In the late 1960s, a student requested to change his dorm because his roommate was gay. Potter authorized the room change. A year later, the roommate jumped out of one of the 12-story towers on campus. Potter thought the suicide was likely the result of an internal struggle with his sexuality and the conservative environment of Vanderbilt. This is a moment that impacted Potter's career.

In 1971, after the offices of dean of men and women were combined, he was made associate dean in the Office of Student Life. In 1977, Potter became the dean of residential and judicial affairs where he worked as the chief arbiter and addressed student conduct. He also managed the campus housing, fraternities and sororities, and LGBTQ student issues.

In 1987, a homophobic article in the student paper was published. Potter went to his supervisor, the associate provost, to reach out to the LGBTQ students. He led the first initiative to create a safe space for LGBTQ students on campus that year. In the fall, Potter started a regular meet up group for LGBTQ students to convene at his house on campus. This support became the Vanderbilt Lambda Association. A few years later, Potter supported the newly formed student gay rights group in their effort to establish a formalized university nondiscrimination policy. Potter established congressional-style hearings to develop a policy and to testify to the board of trustees.

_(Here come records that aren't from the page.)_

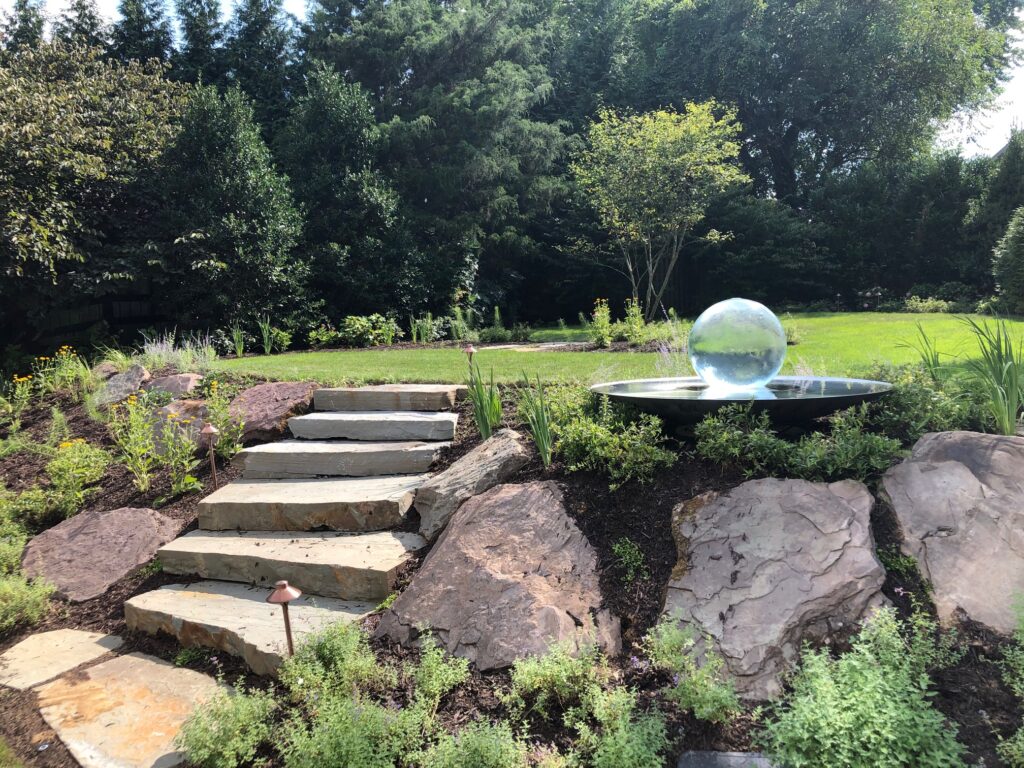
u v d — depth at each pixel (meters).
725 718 2.49
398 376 6.85
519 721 2.70
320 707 2.76
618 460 3.86
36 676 3.52
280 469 5.24
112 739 2.95
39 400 7.87
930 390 4.23
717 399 3.87
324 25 20.27
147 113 13.89
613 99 23.80
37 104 11.29
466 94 19.16
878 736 2.21
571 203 22.53
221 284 13.02
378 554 3.91
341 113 16.45
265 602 3.83
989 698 2.42
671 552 3.34
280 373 7.32
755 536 3.16
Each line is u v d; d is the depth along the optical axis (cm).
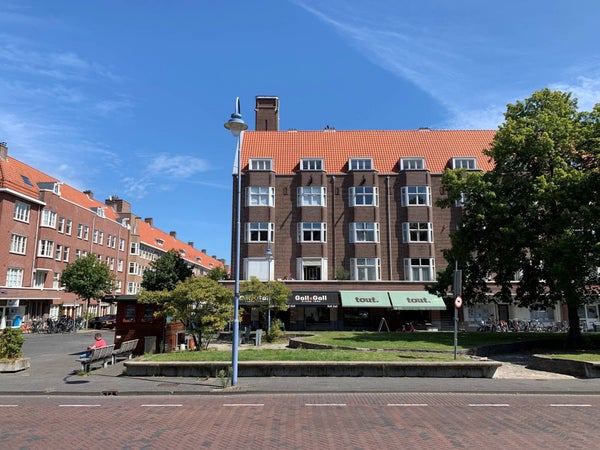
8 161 4241
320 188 3819
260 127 4569
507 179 2447
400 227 3778
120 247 6350
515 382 1330
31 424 873
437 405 1038
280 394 1180
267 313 3005
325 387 1241
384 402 1073
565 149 2289
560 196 2092
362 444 722
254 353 1642
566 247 1962
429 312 3591
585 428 823
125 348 1797
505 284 2558
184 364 1435
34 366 1744
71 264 4438
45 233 4384
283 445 718
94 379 1399
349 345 2000
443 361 1441
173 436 776
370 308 3591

== Personal life and legacy ==
Potter resided on the Vanderbilt campus in Cumberland House, one of the West Side Row cottages. He retired in June 1998. Potter came out as a gay man after his retirement. Shortly thereafter, he began a relationship with his partner, Richard Patrick. They lived together on their farm in Hickman County, Tennessee and got married in 2020.

In his retirement, Potter was known to enjoy a quiet life. The couple often hosted annual events at their farm house, which drew attention from Vanderbilt Alumni. The events include a "Fall Feast Gathering of Friends," and a "Summer Cinema Nights concert."

In 1991, Potter was awarded the "Distinguished Alumni Award" for 25 years of service to the ROTC at Vanderbilt. In 1994, he was also awarded the Bob E. Leech Award by the National Association of Student Personnel Administrators in recognition of his service to the campus community.

In 2008, Euclid House became the K.C. Potter Center in honor of his support of inclusiveness and the LGBTQI community. It houses the Office of LGBTQI Life. In 2015, Potter was featured in the documentary film, A Secret Only God Knows. It chronicles the LGBTQ community in Middle Tennessee before 1970. The documentary premiered on Nashville public television and includes interviews conducted by the Brooks Fund History Project that are archived in the special collections division at Nashville Public Library. In 2019, Potter's efforts to support LGBTQ rights were featured in The Book of Pride. Released in 2019, Potter is featured in the short documentary Show Me the Way that shares how he was closeted during his entire professional life. In honor of his dedication and advancements at Vanderbilt, Potter was included in a project involving the painting of notable figures in the campus community, becoming a "Vanderbilt Trailblazer" in 2019.

Potter died on August 26, 2024, at the age of 85.